### WORK INSTRUCTIONS:
Gather every line below that contains the word "Bihar" and copy each one in full.

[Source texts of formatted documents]
____________________

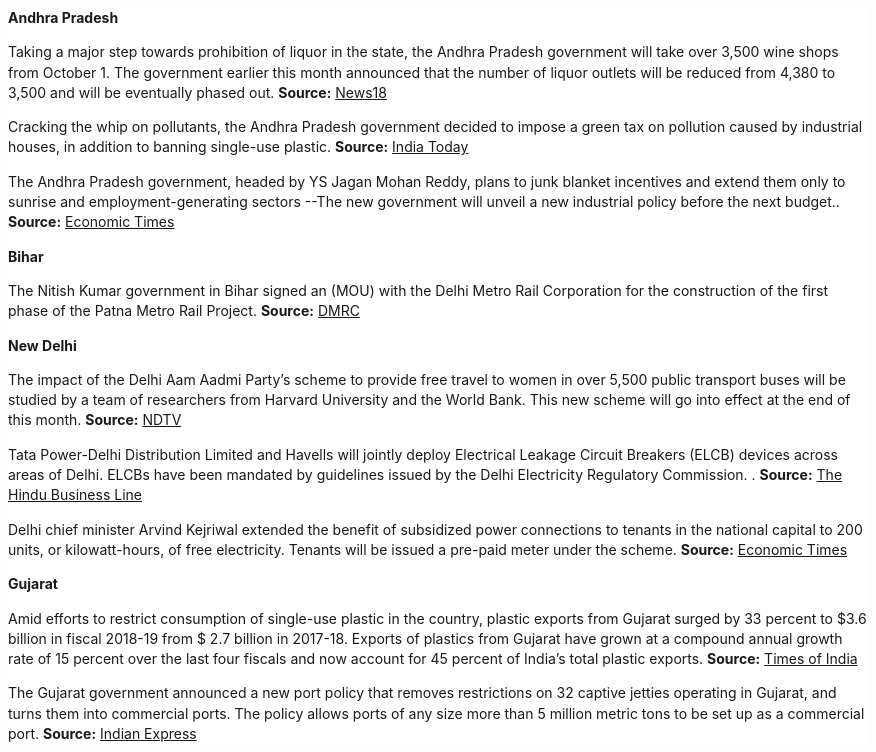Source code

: **Andhra Pradesh**

Taking a major step towards prohibition of liquor in the state, the Andhra Pradesh government will take over 3,500 wine shops from October 1. The government earlier this month announced that the number of liquor outlets will be reduced from 4,380 to 3,500 and will be eventually phased out. **Source:** [News18](https://www.news18.com/news/politics/in-a-bid-to-ban-alcohol-in-state-andhra-pradesh-govt-take-over-liquor-shops-from-october-1-2326507.html)

Cracking the whip on pollutants, the Andhra Pradesh government decided to impose a green tax on pollution caused by industrial houses, in addition to banning single-use plastic. **Source:** [India Today](https://www.indiatoday.in/india/story/andhra-pradesh-impose-green-tax-ban-single-use-plastic-1603754-2019-09-27)

The Andhra Pradesh government, headed by YS Jagan Mohan Reddy, plans to junk blanket incentives and extend them only to sunrise and employment-generating sectors --The new government will unveil a new industrial policy before the next budget.. **Source:** [Economic Times](https://economictimes.indiatimes.com/news/economy/policy/andhra-pradesh-may-junk-blanket-industrial-incentives/articleshow/71288769.cms)

**Bihar**

The Nitish Kumar government in Bihar signed an (MOU) with the Delhi Metro Rail Corporation for the construction of the first phase of the Patna Metro Rail Project. **Source:** [DMRC](https://www.dnaindia.com/india/report-bihar-inks-memorandum-of-understanding-with-delhi-metro-rail-corporation-for-patna-metro-2792457)

**New Delhi**

The impact of the Delhi Aam Aadmi Party’s scheme to provide free travel to women in over 5,500 public transport buses will be studied by a team of researchers from Harvard University and the World Bank. This new scheme will go into effect at the end of this month. **Source:** [NDTV](https://www.ndtv.com/delhi-news/delhis-free-ride-plan-harvard-university-world-bank-researchers-to-study-impact-2108468)

Tata Power-Delhi Distribution Limited and Havells will jointly deploy Electrical Leakage Circuit Breakers (ELCB) devices across areas of Delhi. ELCBs have been mandated by guidelines issued by the Delhi Electricity Regulatory Commission. . **Source:** [The Hindu Business Line](https://www.thehindubusinessline.com/news/national/tata-power-ddl-havells-to-deploy-electrical-leakage-circuit-breakers/article29507675.ece)

Delhi chief minister Arvind Kejriwal extended the benefit of subsidized power connections to tenants in the national capital to 200 units, or kilowatt-hours, of free electricity. Tenants will be issued a pre-paid meter under the scheme. **Source:** [Economic Times](https://energy.economictimes.indiatimes.com/news/power/delhi-announces-free-200-units-of-electricity-for-tenants/71292080)

**Gujarat**

Amid efforts to restrict consumption of single-use plastic in the country, plastic exports from Gujarat surged by 33 percent to $3.6 billion in fiscal 2018-19 from $ 2.7 billion in 2017-18. Exports of plastics from Gujarat have grown at a compound annual growth rate of 15 percent over the last four fiscals and now account for 45 percent of India’s total plastic exports. **Source:** [Times of India](https://timesofindia.indiatimes.com/city/ahmedabad/gujarat-is-indias-top-plastic-exporter/articleshowprint/71319007.cms)

The Gujarat government announced a new port policy that removes restrictions on 32 captive jetties operating in Gujarat, and turns them into commercial ports. The policy allows ports of any size more than 5 million metric tons to be set up as a commercial port. **Source:** [Indian Express](https://indianexpress.com/article/india/gujarat-new-port-policy-turns-32-captive-jetties-into-commercial-ports-6035148/)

____________________

### SOLUTION FOR THIS TASK:
**Bihar**
The Nitish Kumar government in Bihar signed an (MOU) with the Delhi Metro Rail Corporation for the construction of the first phase of the Patna Metro Rail Project. **Source:** [DMRC](https://www.dnaindia.com/india/report-bihar-inks-memorandum-of-understanding-with-delhi-metro-rail-corporation-for-patna-metro-2792457)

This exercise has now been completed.